Genius Group sells entire Bitcoin treasury in Q1 as debt repayment takes priority

0
6

Genius Group has made a big shift in its strategy. In the first quarter of 2026, the company sold all of its remaining Bitcoin to pay off debt, stepping back from its earlier “Bitcoin-first” approach.

Just a few months ago, the company had committed to holding at least 90% of its reserves in Bitcoin. But now, it has completely exited its holdings—for now. The company says this move is about timing, not a permanent change, and it plans to start building its Bitcoin reserves again when market conditions improve.

At the end of March 2026, Genius Group held 84 BTC, worth about $5.7 million. That number had already been dropping over the past year, especially after a U.S. court temporarily blocked its treasury expansion in 2025. Although the company resumed buying Bitcoin later, this latest move brings its balance down to zero.

Financially, though, the company is doing much better. Revenue jumped to $3.3 million, up 171% compared to last year. Even more impressive, it turned a previous loss into a $2.7 million net profit.

And Genius Group isn’t alone. Other companies are also adjusting their crypto strategies.

For example, MARA Holdings sold over 15,000 BTC in March, raising around $1.1 billion. Most of that money went toward paying off debt. Meanwhile, Bitdeer sold all of its Bitcoin holdings as well, and Cango Inc. reduced its exposure by selling thousands of BTC. GD Culture Group also approved selling part of its reserves.

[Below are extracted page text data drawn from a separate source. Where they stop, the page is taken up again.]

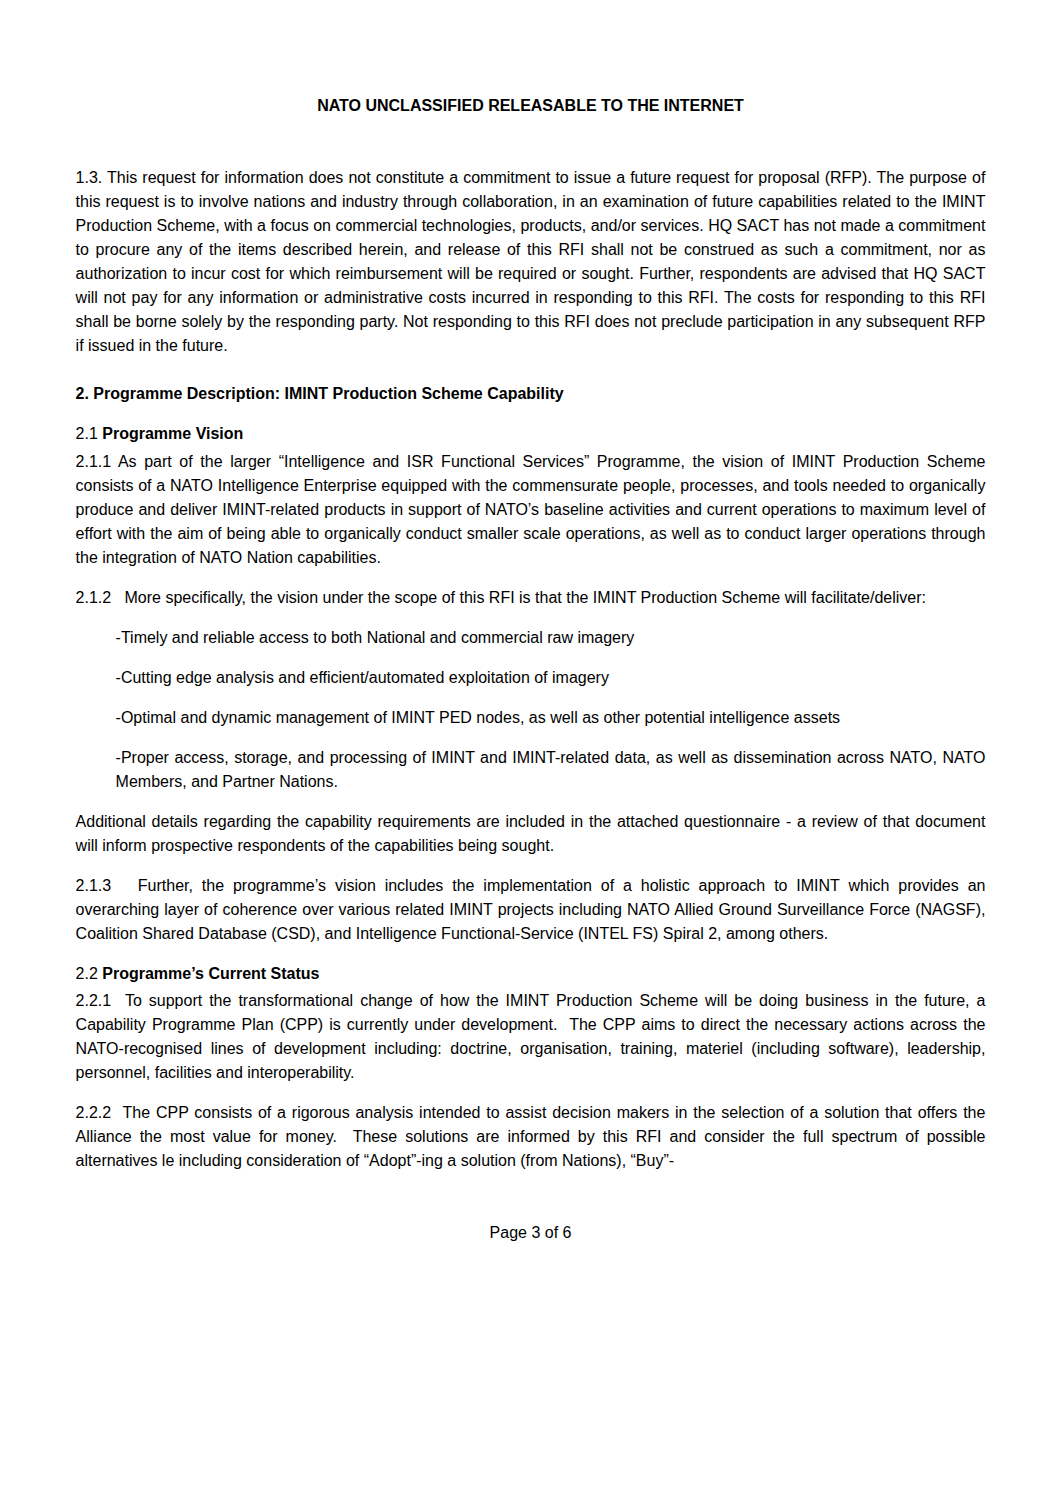NATO UNCLASSIFIED RELEASABLE TO THE INTERNET
1.3. This request for information does not constitute a commitment to issue a future request for proposal (RFP). The purpose of this request is to involve nations and industry through collaboration, in an examination of future capabilities related to the IMINT Production Scheme, with a focus on commercial technologies, products, and/or services. HQ SACT has not made a commitment to procure any of the items described herein, and release of this RFI shall not be construed as such a commitment, nor as authorization to incur cost for which reimbursement will be required or sought. Further, respondents are advised that HQ SACT will not pay for any information or administrative costs incurred in responding to this RFI. The costs for responding to this RFI shall be borne solely by the responding party. Not responding to this RFI does not preclude participation in any subsequent RFP if issued in the future.
2. Programme Description: IMINT Production Scheme Capability
2.1 Programme Vision
2.1.1 As part of the larger “Intelligence and ISR Functional Services” Programme, the vision of IMINT Production Scheme consists of a NATO Intelligence Enterprise equipped with the commensurate people, processes, and tools needed to organically produce and deliver IMINT-related products in support of NATO’s baseline activities and current operations to maximum level of effort with the aim of being able to organically conduct smaller scale operations, as well as to conduct larger operations through the integration of NATO Nation capabilities.
2.1.2 More specifically, the vision under the scope of this RFI is that the IMINT Production Scheme will facilitate/deliver:
-Timely and reliable access to both National and commercial raw imagery
-Cutting edge analysis and efficient/automated exploitation of imagery
-Optimal and dynamic management of IMINT PED nodes, as well as other potential intelligence assets
-Proper access, storage, and processing of IMINT and IMINT-related data, as well as dissemination across NATO, NATO Members, and Partner Nations.
Additional details regarding the capability requirements are included in the attached questionnaire - a review of that document will inform prospective respondents of the capabilities being sought.
2.1.3 Further, the programme’s vision includes the implementation of a holistic approach to IMINT which provides an overarching layer of coherence over various related IMINT projects including NATO Allied Ground Surveillance Force (NAGSF), Coalition Shared Database (CSD), and Intelligence Functional-Service (INTEL FS) Spiral 2, among others.
2.2 Programme’s Current Status
2.2.1 To support the transformational change of how the IMINT Production Scheme will be doing business in the future, a Capability Programme Plan (CPP) is currently under development. The CPP aims to direct the necessary actions across the NATO-recognised lines of development including: doctrine, organisation, training, materiel (including software), leadership, personnel, facilities and interoperability.
2.2.2 The CPP consists of a rigorous analysis intended to assist decision makers in the selection of a solution that offers the Alliance the most value for money. These solutions are informed by this RFI and consider the full spectrum of possible alternatives le including consideration of “Adopt”-ing a solution (from Nations), “Buy”-
Page 3 of 6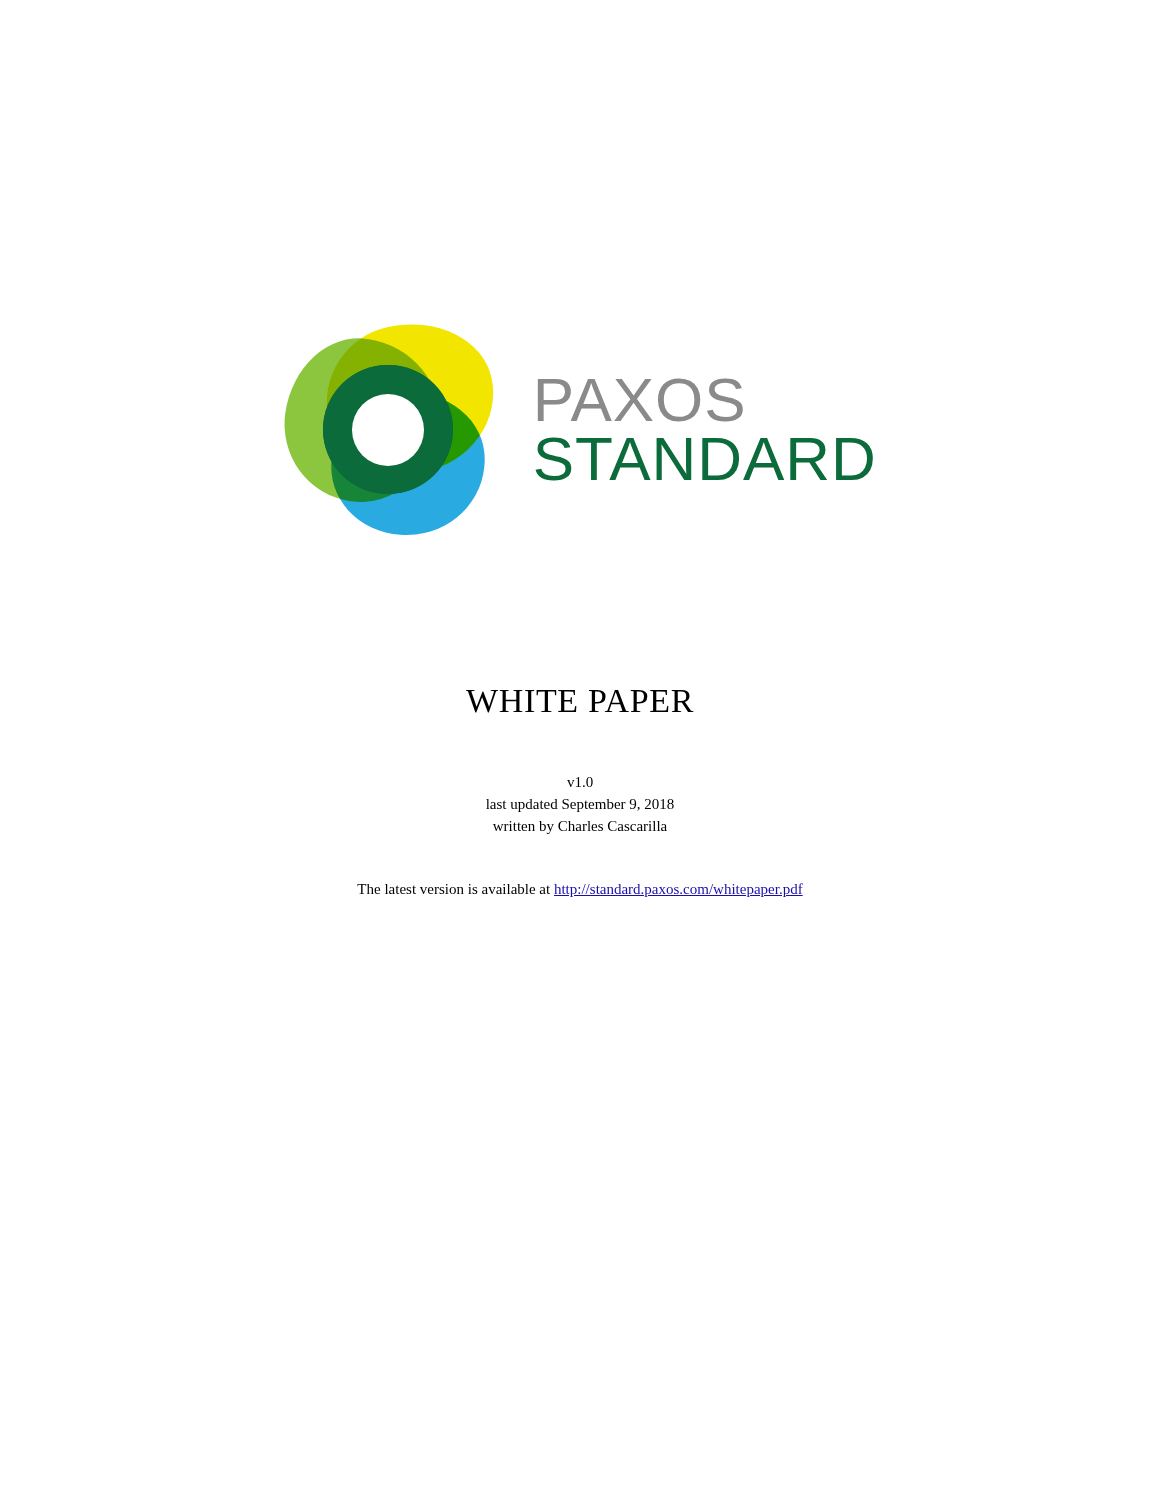PAXOS STANDARD
WHITE PAPER
v1.0
last updated September 9, 2018
written by Charles Cascarilla
The latest version is available at http://standard.paxos.com/whitepaper.pdf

In simple terms, many companies are hitting pause on aggressive crypto strategies. Instead of holding Bitcoin long-term, they’re focusing on cash flow, debt reduction, and financial stability.

The takeaway is clear: even strong believers in Bitcoin are willing to step back when the financial pressure builds. For now, survival and stability are taking priority over long-term crypto bets.